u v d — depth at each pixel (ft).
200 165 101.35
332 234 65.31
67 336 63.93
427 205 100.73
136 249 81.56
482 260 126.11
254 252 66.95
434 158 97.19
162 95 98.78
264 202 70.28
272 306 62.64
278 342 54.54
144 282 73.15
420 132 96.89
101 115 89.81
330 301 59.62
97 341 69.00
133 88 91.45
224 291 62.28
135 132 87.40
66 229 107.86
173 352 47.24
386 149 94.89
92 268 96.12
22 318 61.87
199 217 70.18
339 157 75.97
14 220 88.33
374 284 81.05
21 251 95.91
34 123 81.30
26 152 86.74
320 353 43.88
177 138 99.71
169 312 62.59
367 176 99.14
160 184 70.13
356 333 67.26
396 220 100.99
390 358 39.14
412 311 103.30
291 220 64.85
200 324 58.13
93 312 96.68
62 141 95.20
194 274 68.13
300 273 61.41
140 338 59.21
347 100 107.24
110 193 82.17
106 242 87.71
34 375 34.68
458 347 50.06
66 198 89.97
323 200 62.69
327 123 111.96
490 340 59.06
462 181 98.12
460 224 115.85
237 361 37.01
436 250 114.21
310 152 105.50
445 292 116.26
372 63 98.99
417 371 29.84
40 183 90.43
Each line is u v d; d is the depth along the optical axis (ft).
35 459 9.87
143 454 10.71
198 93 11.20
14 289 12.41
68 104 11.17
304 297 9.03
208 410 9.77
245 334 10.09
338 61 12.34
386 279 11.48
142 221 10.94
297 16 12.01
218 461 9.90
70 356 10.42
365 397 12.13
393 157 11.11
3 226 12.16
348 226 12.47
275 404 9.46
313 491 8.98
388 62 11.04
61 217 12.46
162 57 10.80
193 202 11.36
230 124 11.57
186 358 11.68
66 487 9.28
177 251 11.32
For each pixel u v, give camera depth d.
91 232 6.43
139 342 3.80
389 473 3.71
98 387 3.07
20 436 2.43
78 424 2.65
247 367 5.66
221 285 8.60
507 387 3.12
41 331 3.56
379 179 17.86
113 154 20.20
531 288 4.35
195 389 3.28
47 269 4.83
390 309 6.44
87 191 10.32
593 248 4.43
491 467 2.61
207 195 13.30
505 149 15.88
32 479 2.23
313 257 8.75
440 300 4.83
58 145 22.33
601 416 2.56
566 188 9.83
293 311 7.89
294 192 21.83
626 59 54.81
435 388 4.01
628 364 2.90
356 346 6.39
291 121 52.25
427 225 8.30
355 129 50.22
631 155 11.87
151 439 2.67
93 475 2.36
==========
## ACTIVITY
Please repeat the lines above exactly, beginning with the line that contains "194 274 68.13" and ending with the final one.

## FINISHED TASK
194 274 68.13
300 273 61.41
140 338 59.21
347 100 107.24
110 193 82.17
106 242 87.71
34 375 34.68
458 347 50.06
66 198 89.97
323 200 62.69
327 123 111.96
490 340 59.06
462 181 98.12
460 224 115.85
237 361 37.01
436 250 114.21
310 152 105.50
445 292 116.26
372 63 98.99
417 371 29.84
40 183 90.43
Each line is u v d; d is the depth along the optical axis (ft).
35 459 9.87
143 454 10.71
198 93 11.20
14 289 12.41
68 104 11.17
304 297 9.03
208 410 9.77
245 334 10.09
338 61 12.34
386 279 11.48
142 221 10.94
297 16 12.01
218 461 9.90
70 356 10.42
365 397 12.13
393 157 11.11
3 226 12.16
348 226 12.47
275 404 9.46
313 491 8.98
388 62 11.04
61 217 12.46
162 57 10.80
193 202 11.36
230 124 11.57
186 358 11.68
66 487 9.28
177 251 11.32
For each pixel u v, give camera depth d.
91 232 6.43
139 342 3.80
389 473 3.71
98 387 3.07
20 436 2.43
78 424 2.65
247 367 5.66
221 285 8.60
507 387 3.12
41 331 3.56
379 179 17.86
113 154 20.20
531 288 4.35
195 389 3.28
47 269 4.83
390 309 6.44
87 191 10.32
593 248 4.43
491 467 2.61
207 195 13.30
505 149 15.88
32 479 2.23
313 257 8.75
440 300 4.83
58 145 22.33
601 416 2.56
566 188 9.83
293 311 7.89
294 192 21.83
626 59 54.81
435 388 4.01
628 364 2.90
356 346 6.39
291 121 52.25
427 225 8.30
355 129 50.22
631 155 11.87
151 439 2.67
93 475 2.36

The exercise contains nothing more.